PİRHA – Prof. Dr. Ahmet Özer, Cumhurbaşkanlığı ve meclis seçimlerinin ardından hükümetin baskıcı politikalarının sürdürdüğünü, ekonomik durumun iyice kötüleştiğini ve halkın yoksullaştığını söyledi. Özer, “Türkiye, tarihinin en büyük enflasyonuyla, faiz ve döviz sarmalıyla, cari ve aynı zamanda bütçe açığıyla karşı karşıya kaldı. Ve ekonomik kriz giderek ekonomik bunalıma evrilmeye başladı” dedi.
14 Nisan ve 28 Mayıs’ta yapılan Cumhurbaşkanlığı ve Meclis seçimlerinin ardından hükümetin baskıcı politikaları sürüyor.
Bahçeşehir Üniversitesi Öğretim Üyesi Prof. Dr. Ahmet Özer, hükümetin izlediği politikaları ve Türkiye’deki ekonomik durumu PİRHA’ya değerlendirdi.
“TOPLUM, ANA MUHALEFET PARTİSİYLE DUYGUSAL KOPUŞ YAŞADI”
Seçimlerden önce katı, merkeziyetçi bir bürokratik yapıyla karşı karşıya kalındığını söyleyen Özer, “Bu yapı Türkiye’yi ileriye taşıyamazdı. Zaten sorun da sıkıntı da değişme ihtiyacı ve aciliyeti de buradan kaynaklanıyordu” dedi.

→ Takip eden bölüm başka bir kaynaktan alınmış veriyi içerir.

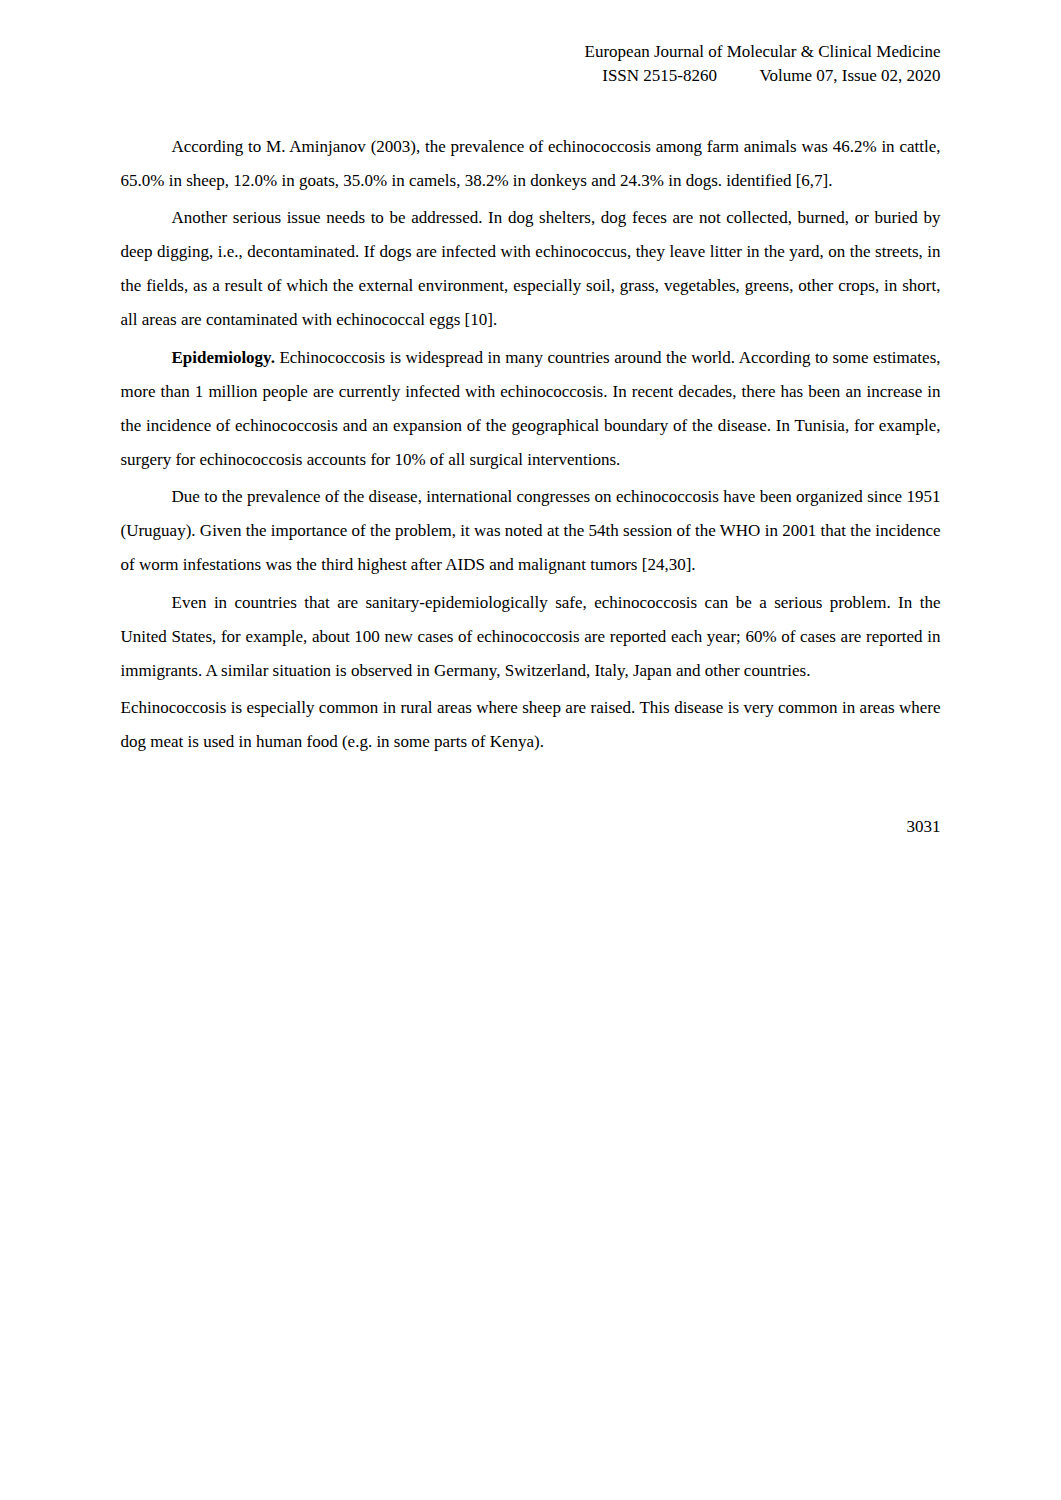European Journal of Molecular & Clinical Medicine ISSN 2515-8260 Volume 07, Issue 02, 2020
According to M. Aminjanov (2003), the prevalence of echinococcosis among farm animals was 46.2% in cattle, 65.0% in sheep, 12.0% in goats, 35.0% in camels, 38.2% in donkeys and 24.3% in dogs. identified [6,7].
Another serious issue needs to be addressed. In dog shelters, dog feces are not collected, burned, or buried by deep digging, i.e., decontaminated. If dogs are infected with echinococcus, they leave litter in the yard, on the streets, in the fields, as a result of which the external environment, especially soil, grass, vegetables, greens, other crops, in short, all areas are contaminated with echinococcal eggs [10].
Epidemiology. Echinococcosis is widespread in many countries around the world. According to some estimates, more than 1 million people are currently infected with echinococcosis. In recent decades, there has been an increase in the incidence of echinococcosis and an expansion of the geographical boundary of the disease. In Tunisia, for example, surgery for echinococcosis accounts for 10% of all surgical interventions.
Due to the prevalence of the disease, international congresses on echinococcosis have been organized since 1951 (Uruguay). Given the importance of the problem, it was noted at the 54th session of the WHO in 2001 that the incidence of worm infestations was the third highest after AIDS and malignant tumors [24,30].
Even in countries that are sanitary-epidemiologically safe, echinococcosis can be a serious problem. In the United States, for example, about 100 new cases of echinococcosis are reported each year; 60% of cases are reported in immigrants. A similar situation is observed in Germany, Switzerland, Italy, Japan and other countries.
Echinococcosis is especially common in rural areas where sheep are raised. This disease is very common in areas where dog meat is used in human food (e.g. in some parts of Kenya).
3031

Seçimler sonrası toplumun, ana muhalefet partisiyle duygusal bir kopuş yaşadığını da belirten Özer, şunları dile getirdi:
“Neden bu kadar uygun koşullar varken 20 yıldır iş başında olan bu kadar sorunlu, problemli işlere bulaşmış bir Cumhur İttifakı’nı değiştiremediniz?” diye toplum, özellikle muhalefete oy veren seçmen, bir isyan gösterdi. Bu tepkiler aynı zamanda bir öfkeye, öfke de giderekten bir duygusal kopuşa yol açtı. Özellikle ana muhalefet partisinin tabanıyla tavanı arasında bir duygusal kopuş yaşandı. Hatta önümüzdeki yerel seçimlerde bu tamir edilmediği takdirde özellikle gençler başta olmak üzere belli kitleleri sandığa götürmenin zor olduğu yolunda bir takım araştırmalar ortaya konmaktadır.”
“YEREL SEÇİMLER KAZANILIRSA MEVCUT İKTİDAR 5 YIL SÜRMEZ”
Özer, yerel seçimlerin muhalefet tarafından kazanıldığı takdirde mevcut iktidarın 5 yıl sürmesinin mümkün olmayacağını, kazanılmadığı takdirde ise cumhurbaşkanı ve cumhur ittifakının bundan sonra yapacakları her türlü iş ve işlemi, meşruiyet temelini kazanılmış iki seçimi göstererek yapacaklarını dile getirdi. Özer, bunun üzerine “Bu da onların öz güvenini yükseltecek, ellerini güçlendirecektir” dedi.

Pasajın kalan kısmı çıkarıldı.